Old Home Week’s board was I initially notified its access to the Red Shores for the midway would be reduced by 15 per cent this year. Red Shores needs the space to erect tents as part of hosting the World Driving Championship.

The problem was there was no assurance Old Home Week would regain the space in 2018.

That has now changed. Old Home Week is getting the space back.

“Oh, of course it is,’’ Sandra Hodder Acorn, manager of Old Home Week, said when asked if it was a relief. “The board is very relieved as well. It wasn’t an easy decision. It wasn’t made off the cuff. It was hours and hours of meetings. (We know) Old Home Week is engrained in every Islander. Every Islander has a memory of Old Home Week.’’

The event, which runs more than a week in August at Eastlink Centre and Red Shores Racetrack and Casino in Charlottetown, includes livestock and other agricultural displays and competitions, as well as a midway and harness racing.

Last week, the Old Home W eek board voted to suspend the event this summer, pending a resolution on the parking lot issue with Red Shores.

Hodder Acorn said Old Home Week and Red Shores, and various other partners, are currently working on a governance model that would oversee the event, Old Home Week, as a whole.
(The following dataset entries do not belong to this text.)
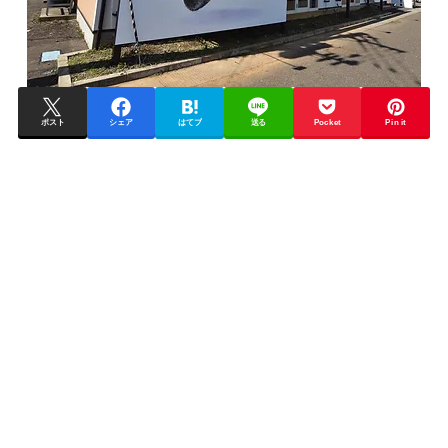
ポスト
シェア
はてブ
送る
Pocket
Pin it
Right now, there are three distinct entities working together – Red Shores, harness racing and the exhibition.

“What that governance model will look like at the end we’re not sure.’’

As for Campbell Amusements, they’ll be dealing with 15 per cent less space this year.

Hodder Acorn isn’t sure what kind of reduction that will mean.

She said some from the company will be down to scout the Red Shores parking lot in July.

“(Someone from Campbell Amusements) will be down the first week of July to take a look at the footprint and see what (they) can actually put in.’’

Hodder Acorn said everyone is now turning their attention to where it belongs, “to working with the partners to provide customers, patrons and visitors that come to Old Home Week with the best possible experience’’.